======== Input data
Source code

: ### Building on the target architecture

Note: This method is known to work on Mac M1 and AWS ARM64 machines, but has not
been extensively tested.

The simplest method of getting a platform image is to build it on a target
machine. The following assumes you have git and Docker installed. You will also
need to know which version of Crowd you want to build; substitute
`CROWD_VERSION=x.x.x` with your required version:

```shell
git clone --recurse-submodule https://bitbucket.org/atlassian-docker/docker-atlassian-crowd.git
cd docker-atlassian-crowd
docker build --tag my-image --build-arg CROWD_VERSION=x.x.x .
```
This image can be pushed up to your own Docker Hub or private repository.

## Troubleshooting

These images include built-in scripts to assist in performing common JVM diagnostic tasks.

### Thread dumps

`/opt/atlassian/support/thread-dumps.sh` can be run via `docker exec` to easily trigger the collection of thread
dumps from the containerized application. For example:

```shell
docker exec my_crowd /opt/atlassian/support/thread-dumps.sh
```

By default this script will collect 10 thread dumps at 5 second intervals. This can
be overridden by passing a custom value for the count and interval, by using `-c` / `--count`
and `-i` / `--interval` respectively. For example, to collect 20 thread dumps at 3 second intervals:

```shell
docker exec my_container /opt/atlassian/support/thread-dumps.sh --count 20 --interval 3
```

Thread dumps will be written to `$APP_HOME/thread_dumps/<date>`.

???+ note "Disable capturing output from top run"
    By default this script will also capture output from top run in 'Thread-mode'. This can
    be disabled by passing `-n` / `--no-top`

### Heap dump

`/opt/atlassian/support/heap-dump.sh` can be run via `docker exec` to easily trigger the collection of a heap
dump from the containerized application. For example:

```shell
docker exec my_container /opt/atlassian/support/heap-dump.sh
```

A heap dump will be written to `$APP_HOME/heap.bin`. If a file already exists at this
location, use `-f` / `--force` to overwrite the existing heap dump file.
================
How to complete this task:
Each line from the one containing "A heap dump" to the close of the records must appear in the output exactly, and no other line.

Exercise result:
A heap dump will be written to `$APP_HOME/heap.bin`. If a file already exists at this
location, use `-f` / `--force` to overwrite the existing heap dump file.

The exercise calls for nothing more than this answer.